Charleroi Le PTB et Ecolo veulent que Charleroi se positionne contre les violences d’Israël.


La conseillère communale d’opposition PTB, Sofie Merckx, prendra la parole lors du prochain conseil communal de Charleroi, le 28 mai, pour lancer trois propositions à la majorité PS-MR-CDH.

"Mon interpellation suit évidemment les événements effroyables de la semaine passée à Gaza (60 morts et 2.400 blessés, NdlR)", explique-t-elle. "Voici les trois propositions que je ferai à l’échevine Françoise Daspremont. Un, hisser le drapeau palestinien à l’hôtel de ville, comme ça a déjà été fait notamment à Dublin. Deux, jumeler Charleroi avec une ville de Palestine, comme ça a été fait à Liège. Trois, voter la motion qu’Ecolo déposera au conseil suivant, pour obliger les entreprises qui remportent des marchés publics à ne pas traiter avec des pays ou des produits issus de pays qui ne respectent pas les droits de l’homme. Et en l’état actuel des choses, Israël pourrait dès lors être exclu."

La plateforme Charleroi-Palestine avait déjà fait des propositions en ce sens par le passé. "Mais on ne sait pas où ça en est, rien n’a été dit publiquement en tout cas", ajoute Sofie Merckx. "À Charleroi, on doit se poser la question : qu’est-ce qu’on peut faire à notre niveau ? Parce que sans électricité, sans eau, avec des checkpoints… ce que vivent les Palestiniens, c’est pire que l’apartheid sur certains aspects. Et à l’époque en Afrique du Sud, le boycott avait aidé à faire changer les choses."

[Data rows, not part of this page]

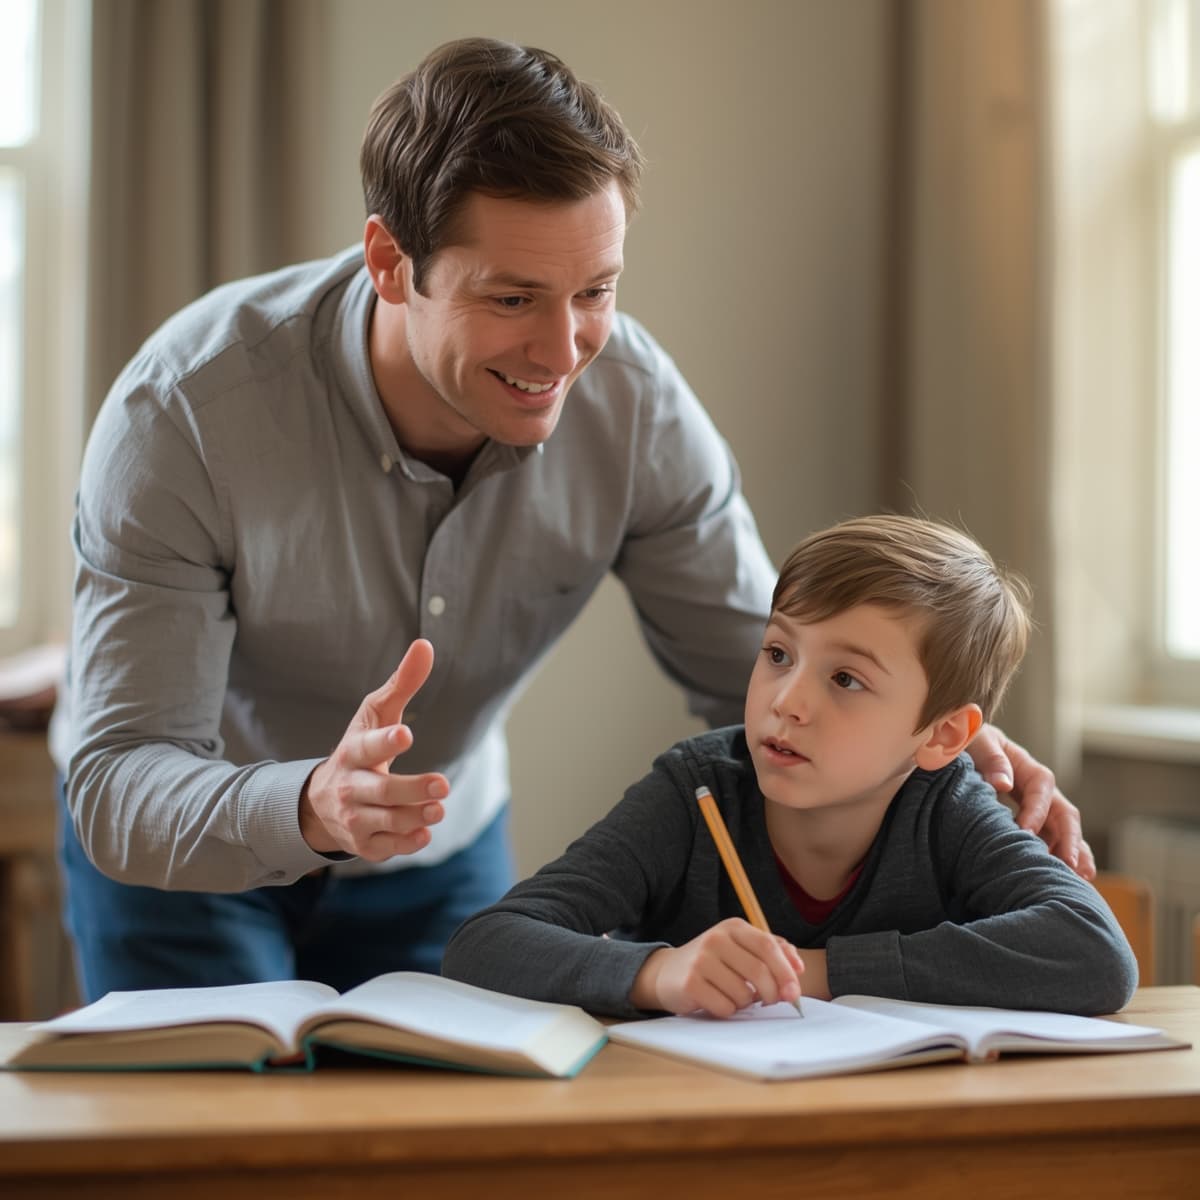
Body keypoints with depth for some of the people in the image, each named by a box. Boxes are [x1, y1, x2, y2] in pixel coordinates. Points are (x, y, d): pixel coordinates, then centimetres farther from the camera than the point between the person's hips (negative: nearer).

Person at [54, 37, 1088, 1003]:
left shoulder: (633, 400, -23)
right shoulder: (182, 411, -33)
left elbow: (759, 669, -13)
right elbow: (116, 790, -34)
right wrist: (313, 806, -56)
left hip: (441, 862, 3)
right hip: (190, 866, -3)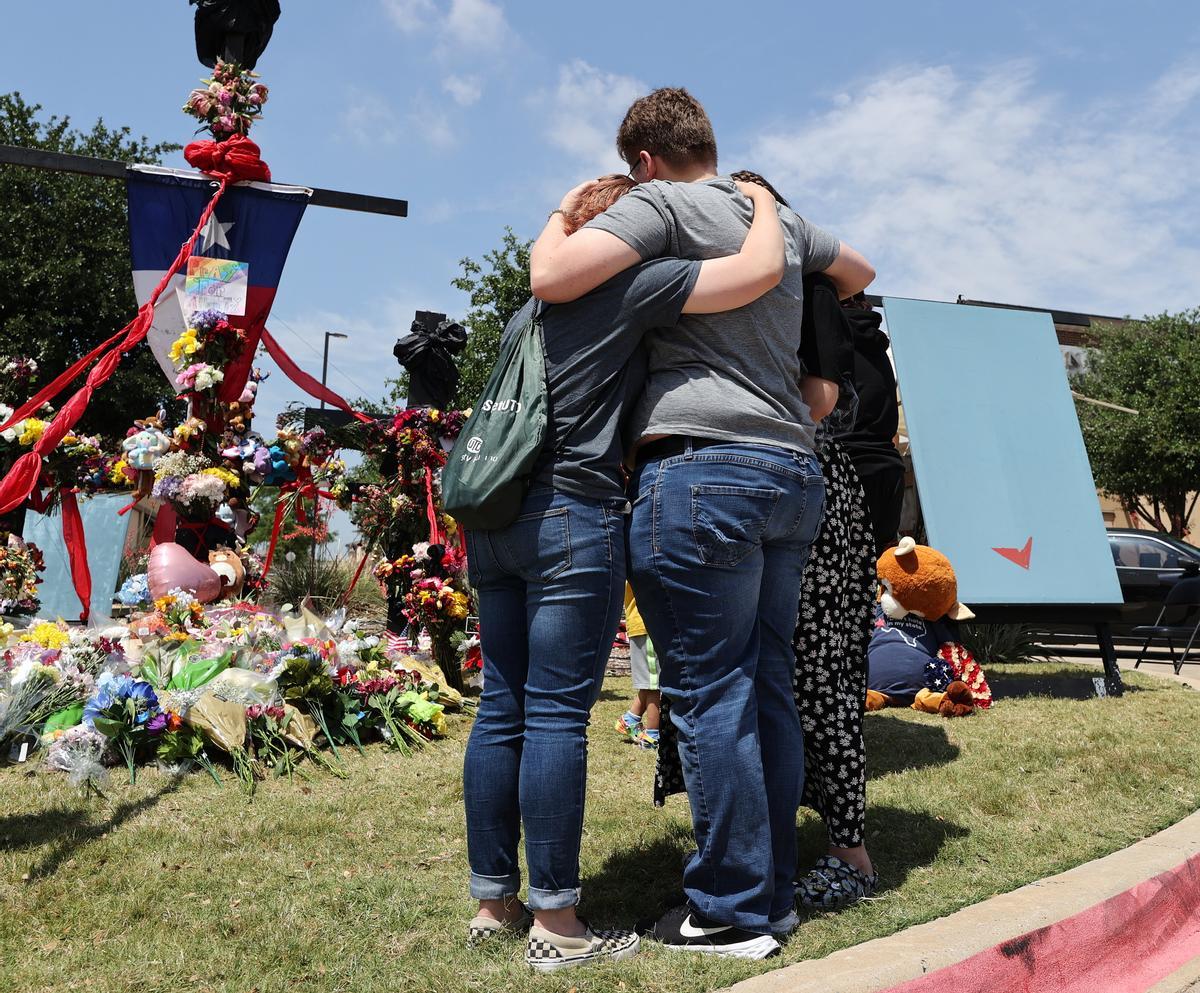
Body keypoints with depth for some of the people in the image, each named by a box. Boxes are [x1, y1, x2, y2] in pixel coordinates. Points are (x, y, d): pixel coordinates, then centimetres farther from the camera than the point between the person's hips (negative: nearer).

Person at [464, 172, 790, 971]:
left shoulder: (532, 308, 22)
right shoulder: (630, 288, -2)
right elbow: (762, 269, -5)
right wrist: (762, 202, 14)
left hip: (495, 516, 8)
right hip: (573, 515, -8)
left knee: (503, 709, 10)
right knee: (558, 713, -5)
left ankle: (494, 902, 20)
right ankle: (556, 926, 3)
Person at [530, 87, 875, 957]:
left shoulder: (660, 204, 0)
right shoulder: (779, 216, 21)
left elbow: (552, 280, -13)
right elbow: (860, 271, 38)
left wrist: (561, 219, 8)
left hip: (703, 467, -8)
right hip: (795, 470, 8)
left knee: (709, 694, -1)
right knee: (769, 689, 12)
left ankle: (734, 911, 7)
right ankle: (774, 894, 21)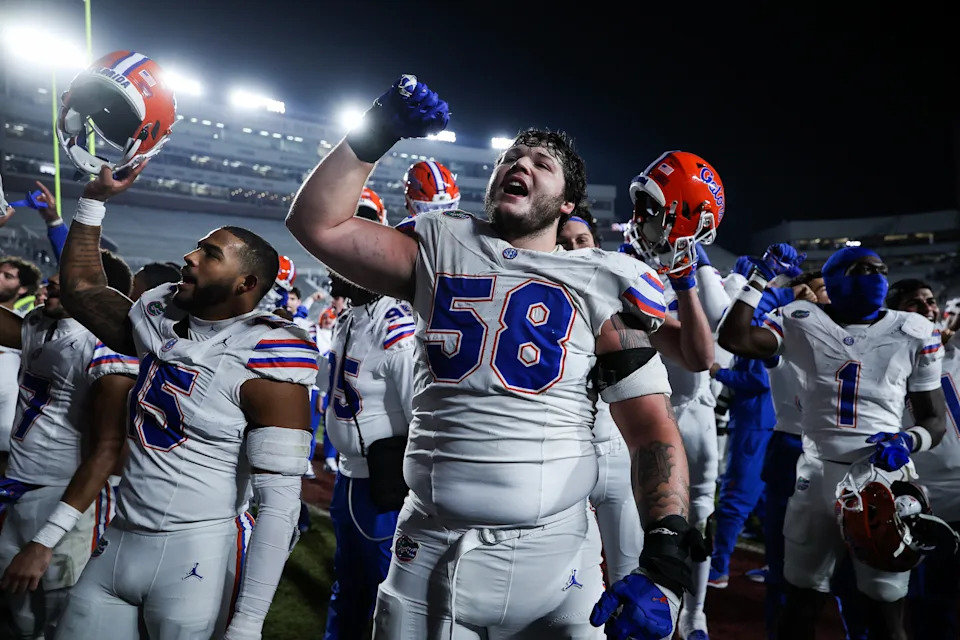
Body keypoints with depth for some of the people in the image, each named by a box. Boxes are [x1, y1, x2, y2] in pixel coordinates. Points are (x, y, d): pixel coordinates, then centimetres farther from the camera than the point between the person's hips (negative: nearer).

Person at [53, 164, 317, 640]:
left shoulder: (263, 368, -17)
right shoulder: (159, 324, 5)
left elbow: (280, 504, -20)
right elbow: (79, 286, 22)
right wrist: (96, 196, 15)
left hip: (199, 554, -7)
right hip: (117, 544, 7)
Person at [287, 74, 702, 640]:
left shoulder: (599, 284, -2)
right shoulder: (443, 250, 5)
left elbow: (655, 432, -6)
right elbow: (317, 223, 2)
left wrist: (665, 560, -17)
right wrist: (375, 133, -4)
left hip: (551, 553, -1)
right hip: (428, 548, 2)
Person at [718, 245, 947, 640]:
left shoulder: (914, 333, 5)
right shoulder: (804, 323, 3)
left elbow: (935, 418, 9)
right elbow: (734, 339, -12)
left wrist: (909, 441, -13)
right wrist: (761, 277, -6)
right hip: (818, 474, 0)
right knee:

Obliger les marchés publics à respecter les Droits de l'Homme

Même écho du côté de l’opposition Ecolo, avec la motion que Xavier Desgain essaye de présenter depuis deux conseils déjà. "L’idée, c’est de notifier dans les marchés publics qu’il faut respecter les droits de l’homme", explique le vert. "En résumé : que Charleroi n’achète plus de légumes venant de colonies israéliennes en Palestine et ne fasse plus appel à des entreprises d’Israël."

Légalement, c’est compliqué : le texte ne comprendra d’ailleurs pas la moindre itération du mot "Israël", mais visera l’ensemble des pays qui ne respectent pas les droits de l’homme. Politiquement, c’est une autre affaire : "c’est clairement Israël qui est visé", confirme Xavier Desgain. "Molenbeek l’a fait en 2016, mais la loi sur les marchés publics a changé depuis, je dois donc adapter mon texte à la nouvelle législation, et c’est trop court pour déposer la motion au conseil de lundi prochain."

Et ces fameux marchés publics, y en a-t-il en cours à Charleroi ? "De façon directe, pas à ma connaissance", répond le conseiller Ecolo. "Mais indirectement, c’est fort possible : par exemple, de très nombreux produits bio viennent d’Israël. Ce n’est pas impossible qu’il y ait des produits venus des colonies israéliennes dans les cantines scolaires. Ce n’est absolument pas dit, mais c’est important que Charleroi donne un signal fort. Ce serait un peu bête qu’on en ait sans s’en rendre compte, et qu’on continue à les garder tout en le sachant."

Pour Xaver Desgain, il y a "une carte à jouer"

"La question des droits de l’homme est primordiale", conclut Xavier Desgain. "Ce qu’il faut, c’est que la Ville fasse comme toute une série de consommateurs, qui se détournent des produits israéliens qui viennent de territoires palestiniens. Et la Ville, avec 509 € par an et par habitant de dépenses en marchés publics, c’est un gros consommateur. C’est une carte qu’on ne peut pas laisser passer."